■ **Work instruction 1**:
In the cppcms::encoding reference, what default value does the replace parameter of validate_or_filter have?
■ **Work instruction 2**:
Please write out the part of the cppcms::encoding reference that opens with the words containing "bool CPPCMS_API valid (std::locale" and closes with "(char const *begin, char const *end, size_t &count)".

■ **Quoted passage**:
•••••
CppCMS
Functions
cppcms::encoding Namespace Reference

this Namespace holds various function for dealing with encoding More...

Functions

bool CPPCMS_API valid (std::locale const &loc, char const *begin, char const *end, size_t &count)
bool CPPCMS_API valid_utf8 (char const *begin, char const *end, size_t &count)
bool CPPCMS_API valid (char const *encoding, char const *begin, char const *end, size_t &count)
bool CPPCMS_API valid (std::string const &encoding, char const *begin, char const *end, size_t &count)
bool CPPCMS_API is_ascii_compatible (std::string const &encoding)
bool CPPCMS_API validate_or_filter (std::string const &encoding, char const *begin, char const *end, std::string &output, char replace=0)
std::string CPPCMS_API to_utf8 (std::locale const &loc, char const *begin, char const *end)
std::string CPPCMS_API to_utf8 (char const *encoding, char const *begin, char const *end)
•••••
■ **Source material**:
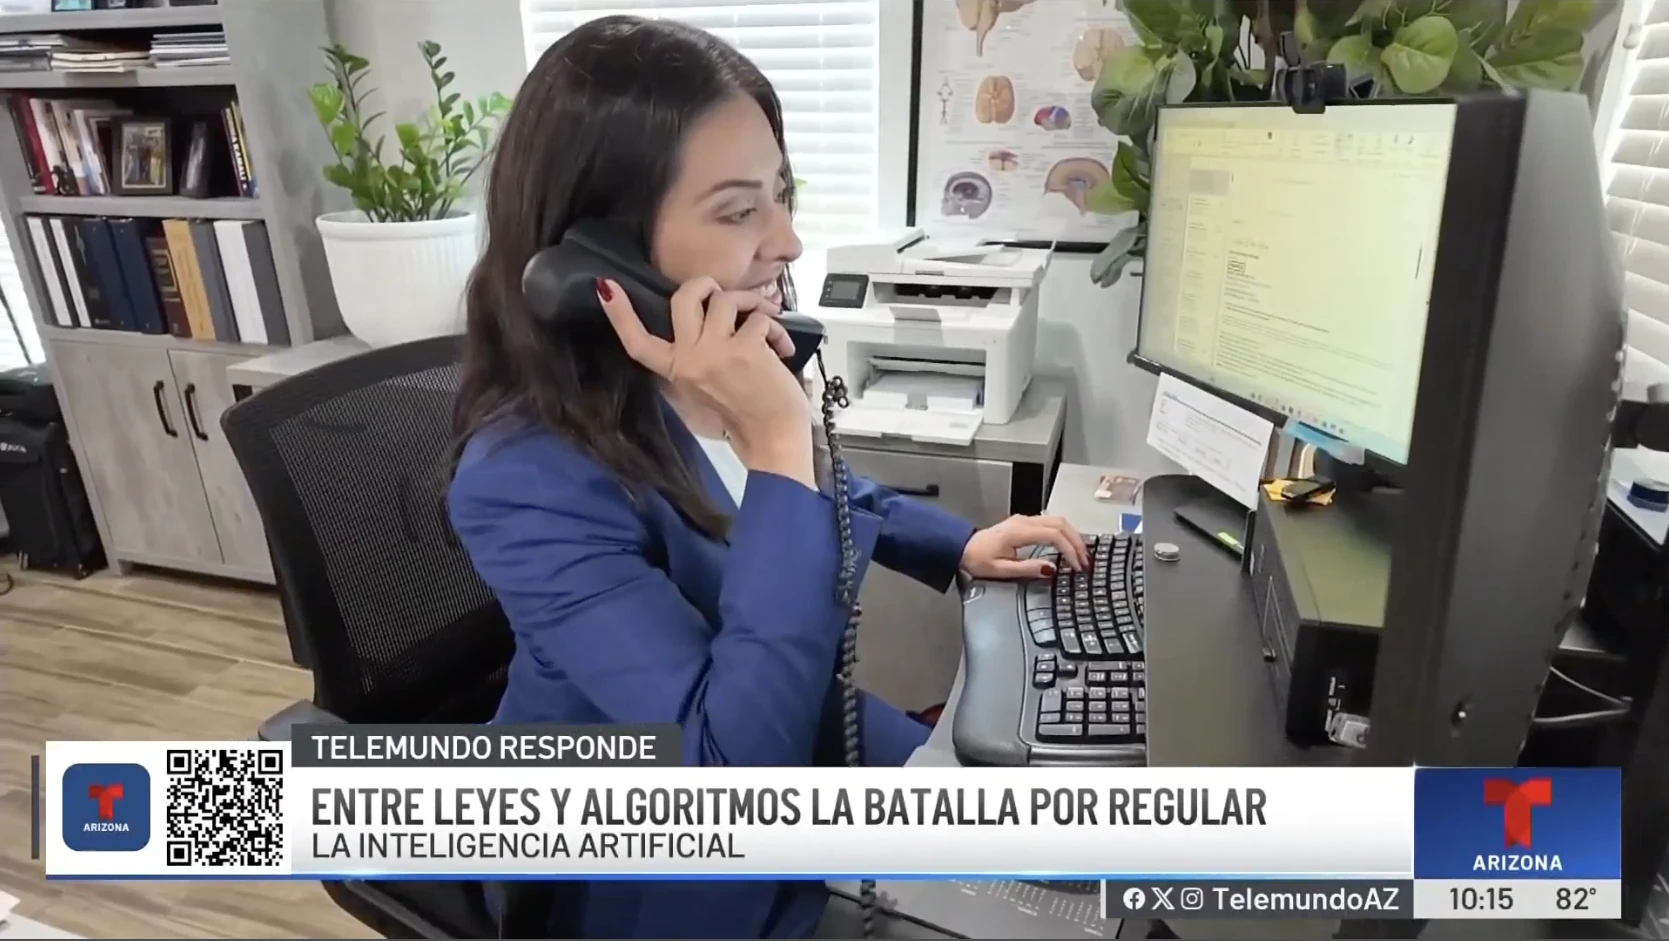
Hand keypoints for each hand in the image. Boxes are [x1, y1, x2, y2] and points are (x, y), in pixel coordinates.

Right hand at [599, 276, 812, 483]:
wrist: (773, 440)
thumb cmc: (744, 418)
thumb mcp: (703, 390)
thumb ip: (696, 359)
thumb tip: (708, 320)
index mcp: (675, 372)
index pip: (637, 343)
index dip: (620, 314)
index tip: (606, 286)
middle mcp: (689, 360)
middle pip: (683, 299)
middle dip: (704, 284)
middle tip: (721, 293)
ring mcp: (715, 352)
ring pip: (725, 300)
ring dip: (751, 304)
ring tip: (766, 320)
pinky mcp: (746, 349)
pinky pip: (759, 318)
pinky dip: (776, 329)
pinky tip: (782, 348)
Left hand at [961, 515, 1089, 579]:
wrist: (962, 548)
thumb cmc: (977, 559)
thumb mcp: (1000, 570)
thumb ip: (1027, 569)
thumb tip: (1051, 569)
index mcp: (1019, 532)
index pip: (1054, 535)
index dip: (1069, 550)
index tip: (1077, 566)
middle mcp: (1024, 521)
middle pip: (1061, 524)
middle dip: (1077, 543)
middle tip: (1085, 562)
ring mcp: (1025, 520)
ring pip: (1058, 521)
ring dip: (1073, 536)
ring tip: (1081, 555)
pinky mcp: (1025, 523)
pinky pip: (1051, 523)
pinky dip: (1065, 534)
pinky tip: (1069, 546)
•••••
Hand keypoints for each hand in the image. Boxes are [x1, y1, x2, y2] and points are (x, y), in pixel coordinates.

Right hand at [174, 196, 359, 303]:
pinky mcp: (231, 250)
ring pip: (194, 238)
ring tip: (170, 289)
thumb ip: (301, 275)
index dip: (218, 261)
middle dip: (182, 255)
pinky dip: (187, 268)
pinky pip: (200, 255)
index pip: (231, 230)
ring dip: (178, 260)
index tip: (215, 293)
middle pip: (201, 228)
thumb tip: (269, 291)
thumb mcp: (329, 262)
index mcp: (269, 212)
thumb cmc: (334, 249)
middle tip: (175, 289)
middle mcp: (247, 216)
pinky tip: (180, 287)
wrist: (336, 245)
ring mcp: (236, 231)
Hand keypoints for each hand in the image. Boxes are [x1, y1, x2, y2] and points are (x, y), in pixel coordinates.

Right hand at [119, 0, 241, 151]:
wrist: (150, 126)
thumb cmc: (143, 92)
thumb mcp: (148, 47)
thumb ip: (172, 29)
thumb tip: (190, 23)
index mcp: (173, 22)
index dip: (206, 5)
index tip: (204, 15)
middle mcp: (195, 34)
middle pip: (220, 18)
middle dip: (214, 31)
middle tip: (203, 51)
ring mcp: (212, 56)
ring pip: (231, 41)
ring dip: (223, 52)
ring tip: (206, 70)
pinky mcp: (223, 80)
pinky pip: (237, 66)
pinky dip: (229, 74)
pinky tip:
•••••
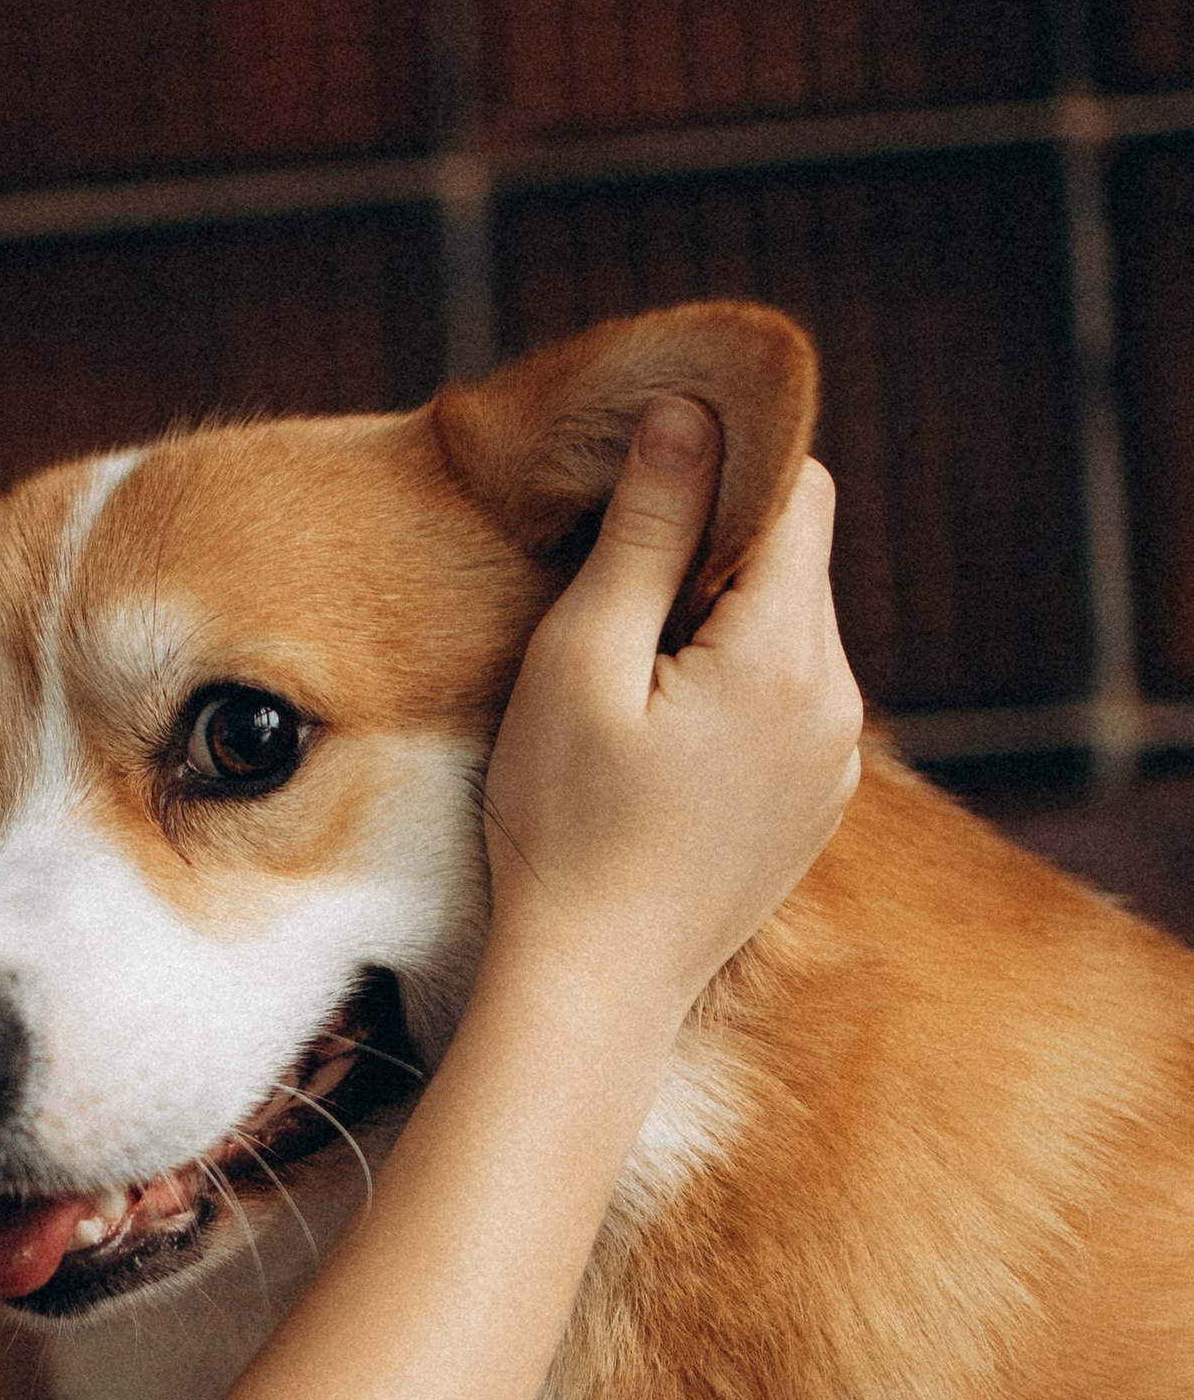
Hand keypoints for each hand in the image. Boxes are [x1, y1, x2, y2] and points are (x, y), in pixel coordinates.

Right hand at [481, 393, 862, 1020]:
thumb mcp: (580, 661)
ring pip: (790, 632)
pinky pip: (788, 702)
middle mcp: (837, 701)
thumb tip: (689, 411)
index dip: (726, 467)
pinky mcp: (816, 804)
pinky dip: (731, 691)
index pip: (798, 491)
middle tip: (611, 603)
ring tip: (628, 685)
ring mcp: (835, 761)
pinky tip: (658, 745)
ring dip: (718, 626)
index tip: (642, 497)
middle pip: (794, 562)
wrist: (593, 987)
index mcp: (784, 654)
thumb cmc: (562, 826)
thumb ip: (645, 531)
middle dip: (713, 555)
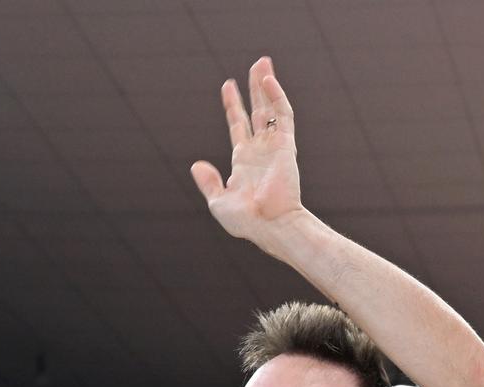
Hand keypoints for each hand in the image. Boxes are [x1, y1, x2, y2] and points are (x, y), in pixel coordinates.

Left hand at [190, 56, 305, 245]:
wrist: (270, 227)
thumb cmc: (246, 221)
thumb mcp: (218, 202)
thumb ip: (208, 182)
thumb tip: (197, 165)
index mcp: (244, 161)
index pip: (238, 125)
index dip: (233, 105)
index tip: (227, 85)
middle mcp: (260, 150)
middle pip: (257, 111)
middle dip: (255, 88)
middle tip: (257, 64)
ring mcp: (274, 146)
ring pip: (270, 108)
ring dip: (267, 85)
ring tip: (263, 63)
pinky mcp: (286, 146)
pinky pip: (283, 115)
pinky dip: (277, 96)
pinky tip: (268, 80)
•••••
■ **Task solution 1**:
0

■ **Task solution 2**:
bool CPPCMS_API valid (std::locale const &loc, char const *begin, char const *end, size_t &count)
bool CPPCMS_API valid_utf8 (char const *begin, char const *end, size_t &count)